You don't need the loop here. The one-step forecasts are the same as fitted values in a time series model. So the following should do what you want:
library(forecast)
model <- auto.arima(y)
newfit <- Arima(c(y,new.data), model=model)
onestep.for <- fitted(newfit)[1001:1010]
forecast always produces forecasts beyond the end of the data.
So forecast(fit) produces forecasts for observations 401, 402, ...
and forecast(refit) produces forecasts for observations 501, 502, ...
fitted produces one-step in-sample (i.e., training data) "forecasts". That is, it gives a forecast of observation t using observations up to time t-1 for each t in the data.
So fitted(fit) gives one-step forecasts of observations 1, 2, ... It is possible to produce a "forecast" for observation 1 as a forecast is simply the expected value of that observation given the model and any preceding history.
fitted(refit) gives one-step forecasts of observations 401, 402, .... So it uses the model estimated on observations 1...400, but it uses the data from time 401...500.

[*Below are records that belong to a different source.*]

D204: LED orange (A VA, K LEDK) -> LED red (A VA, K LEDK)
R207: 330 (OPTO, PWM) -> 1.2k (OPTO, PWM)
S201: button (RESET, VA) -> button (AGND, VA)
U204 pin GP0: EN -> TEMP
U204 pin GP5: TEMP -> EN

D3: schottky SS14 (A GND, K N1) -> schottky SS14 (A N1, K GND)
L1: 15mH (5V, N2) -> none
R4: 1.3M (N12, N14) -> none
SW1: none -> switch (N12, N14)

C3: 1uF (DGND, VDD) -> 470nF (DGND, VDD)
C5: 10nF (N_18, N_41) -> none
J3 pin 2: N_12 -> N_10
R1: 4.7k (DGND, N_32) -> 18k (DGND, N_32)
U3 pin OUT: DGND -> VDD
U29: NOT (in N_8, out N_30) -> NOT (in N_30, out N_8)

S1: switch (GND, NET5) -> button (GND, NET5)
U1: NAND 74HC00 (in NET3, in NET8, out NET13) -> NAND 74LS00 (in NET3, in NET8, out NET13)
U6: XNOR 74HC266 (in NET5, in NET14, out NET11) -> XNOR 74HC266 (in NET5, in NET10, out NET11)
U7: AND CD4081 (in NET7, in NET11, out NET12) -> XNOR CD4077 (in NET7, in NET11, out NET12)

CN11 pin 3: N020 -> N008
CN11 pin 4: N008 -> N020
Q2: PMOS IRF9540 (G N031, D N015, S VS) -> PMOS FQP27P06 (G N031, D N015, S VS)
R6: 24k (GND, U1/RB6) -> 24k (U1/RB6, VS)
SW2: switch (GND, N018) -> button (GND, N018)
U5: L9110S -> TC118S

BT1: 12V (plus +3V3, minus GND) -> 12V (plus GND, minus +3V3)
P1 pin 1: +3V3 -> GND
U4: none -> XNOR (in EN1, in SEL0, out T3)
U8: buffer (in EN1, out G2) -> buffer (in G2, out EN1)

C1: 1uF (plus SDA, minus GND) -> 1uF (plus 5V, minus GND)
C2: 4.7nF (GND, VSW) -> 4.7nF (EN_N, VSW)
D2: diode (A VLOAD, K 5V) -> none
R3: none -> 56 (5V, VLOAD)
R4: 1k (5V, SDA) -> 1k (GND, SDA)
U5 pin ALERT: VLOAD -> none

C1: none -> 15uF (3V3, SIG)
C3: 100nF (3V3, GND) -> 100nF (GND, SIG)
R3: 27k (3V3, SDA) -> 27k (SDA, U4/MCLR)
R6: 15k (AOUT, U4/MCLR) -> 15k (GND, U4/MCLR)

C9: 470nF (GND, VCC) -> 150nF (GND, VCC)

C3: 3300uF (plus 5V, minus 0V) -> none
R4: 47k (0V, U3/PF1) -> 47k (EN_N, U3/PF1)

Note that forecast(fit)$mean[1] will not be the same as fitted(refit)[1] due to differences in what they are conditioning on. forecast(fit)$mean[1] conditions on the training data (observations 1...400) while fitted(refit) conditions only on the test data and it does not "know" what the training data were. So fitted(refit)[1] is the estimate of observation 401 given the model but no history, while forecast(fit)$mean[1] is the estimation of observation 401 given the model and the data up to time 400.
Update
Note that the model is actually
\begin{align}
y_t &= \mu + n_t \\
n_t &= \phi n_{t-1} + e_t
\end{align}
where $\mu$ is the estimated "intercept" and $\phi$ is the ar coefficient.
So if you write it in the more usual way,
$$
y_t = (1-\phi)\mu + \phi y_{t-1} + e_t
$$
Thus forecasts are given by
> phi <- coef(fit)['ar1']
> mu <- coef(fit)['intercept']
> (by.hand <- phi*test.5 + (1-phi)*mu)
[1] 1.318043 0.010579 0.628453 -0.515169 -2.010278
>
> (auto <- c(forecast(fit)$mean[1], fitted(refit)[2:5]))
[1] 1.318043 0.010579 0.628453 -0.515169 -2.010278
Best Answer
If it is one-step forecast then both forecasts are the same. The difference arises when forecasting further: "dynamic forecast" will take previously forecasted values while ""static forecast" will take actual values to make next step forecast.